Data Engineering

At VDS, Data engineering secures the groundwork for your data science and analysis, it builds and consolidates your system architecture to ensure that the data you collect is accurate, useful, complete and error-free. 

Our Data engineers  prime the data  and make it accessible for analysis and action; Data architecture plays a leading role here. Our data architecture would be holistic, resilient and future-proof, able to comprehensively deal with different data across business operations via high-quality data lakes and data pipelines.

VDS provides the below services as part of our Data Engineering solutions.

  • Design, develop and test data architectures
  • Optimize Data Architecture for Your and Your Business
  • Discover and Implement New Opportunities
  • Scalability and Modernisation

Data Engineering As A Service

We can transition data from legacy systems into modern systems. We are adept in SQL; even if legacy systems don’t use RDMS databases, modern systems still often use SQL interfaces.

Huge volumes of data have to be coupled with quality system architecture and well-planned use strategies. We can engage your business with the power of big data strategies that drive value and ROI.

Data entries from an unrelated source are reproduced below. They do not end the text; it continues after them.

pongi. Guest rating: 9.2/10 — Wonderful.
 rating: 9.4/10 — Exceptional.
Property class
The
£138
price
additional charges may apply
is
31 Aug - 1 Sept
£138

Data lakes are centralized pools of data. We can streamline the ingestion of data into data lakes for piping downstream to applications and other endpoints.

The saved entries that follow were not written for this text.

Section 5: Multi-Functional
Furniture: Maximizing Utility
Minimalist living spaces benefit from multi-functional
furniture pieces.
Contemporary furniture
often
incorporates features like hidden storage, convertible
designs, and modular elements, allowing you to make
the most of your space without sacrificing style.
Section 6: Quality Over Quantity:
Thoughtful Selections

Our Data engineers construct both ETL pipelines to move and transform data from system to database and ELT pipelines that transform data at its destination. Data can be moved and transformed via either batch processing techniques or real-time streaming.

We can construct data systems that pipe data into machine learning applications.

Our experts can use your existing data and newly collected data to construct foundational predictive models that can be actioned across your products and services.

Making quality data available in a reliable manner is a major determinant of success for data analytics initiatives be they regular dashboards or reports, or advanced analytics projects drawing on state of the art machine learning techniques. Our data engineers tasked with this responsibility take into account a broad set of dependencies and requirements as they design and build their data pipelines.

Our data experts have years of experience with software engineering. In addition they possess in-depth knowledge in:

  • Coding and testing patterns, 
  • Object-oriented designs, 
  • Working on open source software platforms 
  • NoSQL and data warehousing 

Our Big Data engineers are experienced in building massive big data reservoirs and highly scalable and fault-tolerant distributed systems, that can inherently store and process massive volumes or rapidly changing data streams. They also develop, construct, test, and maintain frameworks like large-scale data processing systems and databases. Once data flow is achieved from these pools of filtered information, our data engineers would then incorporate the required data from their analysis.

VDS’ data engineers are well experienced in:

  • Apache Hadoop: Apache Hadoop has seen tremendous development over the past few years. VDS understands caters to components like HDFS, Pig, MapReduce, HBase, and Hive are currently in high demand. Many software companies are still heavily relying on the clusters due to its ability to deliver perfectly mapped results.
  • NoSQL: At VDS we have engineers with years of experience and expertise in the administration of NoSQL databases like MongoDB and Couchbase. Based on experience, VDS understands that NoSQL databases are better equipped with meeting big data access and storage needs. In addition to this, their data crunching ability also complements Hadoop’s expertise.
  • Setting Up Cloud Clusters: Given the acute reliability that big data places on networks, a lot of work is outsourced to the cloud to avoid the hassle. To accommodate the wide volume of big data, several cloud clusters are set up depending on the organisation’s requirements. Not only does the elasticity offered by cloud makes it ideal for big data engineering, but cloud clusters also make it easier for engineers to crunch large volumes of data to discern patterns. 

Machine Learning: Even though big data engineering has a lot of scopes, machine learning and data mining make an important contribution to the field and are some of its most prominent components. Our engineers can effectively use machine learning for carrying out prescriptive and predictive analysis. Our data engineers have in-depth experience in classification, recommendation, and personalization systems.